How was the first day of the New Orleans Jazz and Heritage Festival?


With sunny weather, strong but not overwhelming crowds and a terrific music line-up, the kick-off to the seven-day event was a perfect time to get reacquainted with Jazz Fest food favorites and sample the new items.

We’ll have more coverage and plenty of food recommendations in the coming week, but for now here’s a round-up of tasting notes (and photos) from a day of festive foraging around the Fair Grounds, and a tip on where to find cold drafts of Abita Amber out there.

New food

Local Brazilian restaurant Carmo is serving food at the Jazz Fest for the first time this year as part of the festival’s overall Brazilian culture theme, though I heard from some people who had trouble finding it. That’s because it’s not stationed with the other vendors but has its own stand by the Casa do Brasil tent (by the flagpole, that trusty old Jazz Fest landmark).

The main item here is acarajé, a pear-sized fritter made from black eyed pea flour. It’s split and stuffed with a thick sauce made from cashews that tastes creamy and mild, shrimp and a coarsely chopped salsa fresca. Skip the shrimp and it becomes vegan-friendly, add the Brazilian bird pepper hot sauce and it becomes very spicy. Note that it’s just loosely wrapped in paper, so it’s hard to tote back to your blanket. Eat it on the spot. You’ll probably need a fork.

Carmo also is serving pao de queijo, which are small cheese bread buns. Be prepared for the dense, tapioca texture of its cassava flour. Imagine a cross between grilled cheese and chewing gum. I thought they were great, though some didn’t like the mouth feel.

The other completely new Jazz Fest dish I tried was the spicy grilled tofu (Congo Square), from vendor Gambian Foods. It is indeed very spicy, and with hunks of squash and a dairy-free slaw of shredded carrot and cabbage over a bed of couscous it was very filling too. It’s a promising new option for meatless meals.

Food crush

I’ll cop to having something of a crush on the trout Baquet (Heritage Square), from longtime vendor Li’l Dizzy’s Café. It’s always part of my festival food plans. One reason I love it is for the way it shows what a big difference a little Creole culinary perspective can make for a dish. It’s simple really, a golden-edged trout with crabmeat sluiced in butter sauce. Get the combo with crawfish bisque and you have a Baquet banquet.

*JOB ITEM*: Quote the passage from the Jazz Fest food report between "Carmo also is" and "for meatless meals.", inclusive.

*DATA EXTRACTS*:
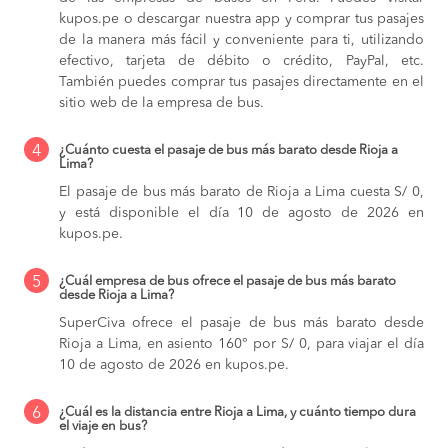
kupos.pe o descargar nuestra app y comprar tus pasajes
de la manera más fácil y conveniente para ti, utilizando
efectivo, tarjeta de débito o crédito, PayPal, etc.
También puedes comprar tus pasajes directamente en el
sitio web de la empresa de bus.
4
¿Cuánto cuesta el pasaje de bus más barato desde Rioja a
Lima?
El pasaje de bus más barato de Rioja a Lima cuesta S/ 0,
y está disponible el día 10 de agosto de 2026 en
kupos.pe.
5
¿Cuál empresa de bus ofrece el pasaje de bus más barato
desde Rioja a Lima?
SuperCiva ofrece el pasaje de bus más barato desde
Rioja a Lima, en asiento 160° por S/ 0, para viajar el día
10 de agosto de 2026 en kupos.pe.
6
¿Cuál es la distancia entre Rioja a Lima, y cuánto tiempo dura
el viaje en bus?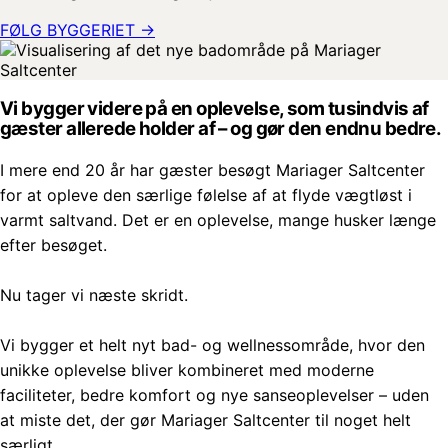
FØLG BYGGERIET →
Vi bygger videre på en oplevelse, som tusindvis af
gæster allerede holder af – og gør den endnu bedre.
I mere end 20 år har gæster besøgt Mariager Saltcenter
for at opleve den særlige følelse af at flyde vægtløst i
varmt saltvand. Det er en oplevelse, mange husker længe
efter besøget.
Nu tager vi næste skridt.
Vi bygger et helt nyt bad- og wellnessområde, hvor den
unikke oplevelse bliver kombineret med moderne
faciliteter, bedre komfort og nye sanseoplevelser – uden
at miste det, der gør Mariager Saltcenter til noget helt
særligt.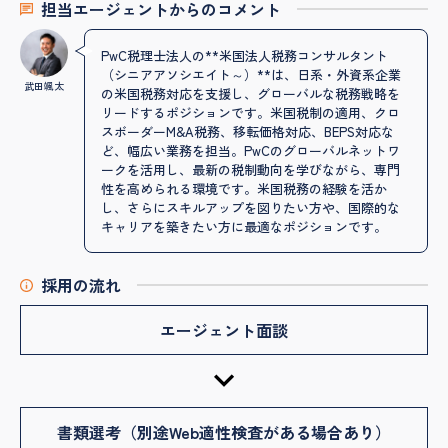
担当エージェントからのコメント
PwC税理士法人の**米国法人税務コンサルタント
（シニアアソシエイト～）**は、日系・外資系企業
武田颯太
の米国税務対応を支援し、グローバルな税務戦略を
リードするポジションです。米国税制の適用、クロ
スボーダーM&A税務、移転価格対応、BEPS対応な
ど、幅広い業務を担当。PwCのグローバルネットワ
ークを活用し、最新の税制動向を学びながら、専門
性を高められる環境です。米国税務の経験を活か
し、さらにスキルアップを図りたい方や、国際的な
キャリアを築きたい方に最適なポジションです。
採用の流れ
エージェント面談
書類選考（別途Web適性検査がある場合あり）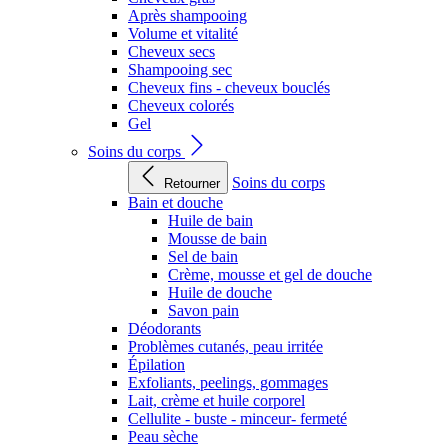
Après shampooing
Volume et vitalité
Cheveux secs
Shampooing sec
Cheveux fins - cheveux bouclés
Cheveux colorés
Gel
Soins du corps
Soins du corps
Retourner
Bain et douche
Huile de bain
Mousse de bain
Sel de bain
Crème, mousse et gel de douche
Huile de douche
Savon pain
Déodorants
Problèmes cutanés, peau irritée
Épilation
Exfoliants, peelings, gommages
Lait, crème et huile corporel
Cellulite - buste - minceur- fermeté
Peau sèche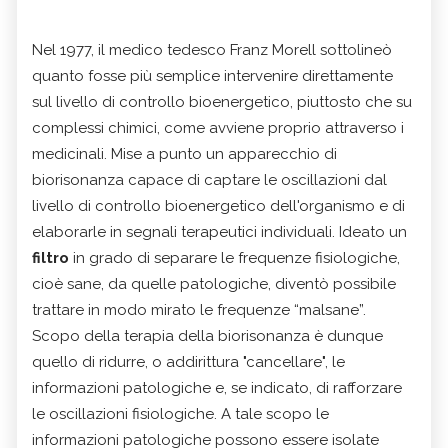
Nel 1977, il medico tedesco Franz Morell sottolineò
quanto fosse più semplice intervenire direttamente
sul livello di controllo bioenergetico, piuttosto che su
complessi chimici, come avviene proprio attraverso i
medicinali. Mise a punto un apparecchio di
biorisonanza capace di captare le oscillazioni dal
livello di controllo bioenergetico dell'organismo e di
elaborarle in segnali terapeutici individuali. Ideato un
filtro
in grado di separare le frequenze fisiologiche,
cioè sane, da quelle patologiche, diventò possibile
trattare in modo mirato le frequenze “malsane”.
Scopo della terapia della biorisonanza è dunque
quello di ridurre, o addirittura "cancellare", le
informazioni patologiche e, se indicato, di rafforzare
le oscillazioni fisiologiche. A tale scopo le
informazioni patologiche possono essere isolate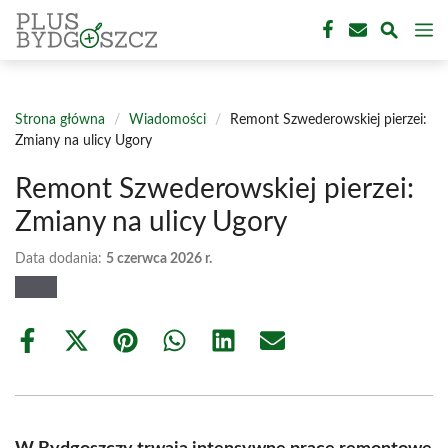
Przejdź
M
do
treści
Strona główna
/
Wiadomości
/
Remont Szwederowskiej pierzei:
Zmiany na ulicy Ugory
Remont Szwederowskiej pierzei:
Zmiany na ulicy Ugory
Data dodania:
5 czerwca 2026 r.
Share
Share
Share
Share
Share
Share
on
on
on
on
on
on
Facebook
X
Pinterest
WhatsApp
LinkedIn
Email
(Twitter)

*RESPONSE FOR THIS EXERCISE*:
Carmo also is serving pao de queijo, which are small cheese bread buns. Be prepared for the dense, tapioca texture of its cassava flour. Imagine a cross between grilled cheese and chewing gum. I thought they were great, though some didn’t like the mouth feel.

The other completely new Jazz Fest dish I tried was the spicy grilled tofu (Congo Square), from vendor Gambian Foods. It is indeed very spicy, and with hunks of squash and a dairy-free slaw of shredded carrot and cabbage over a bed of couscous it was very filling too. It’s a promising new option for meatless meals.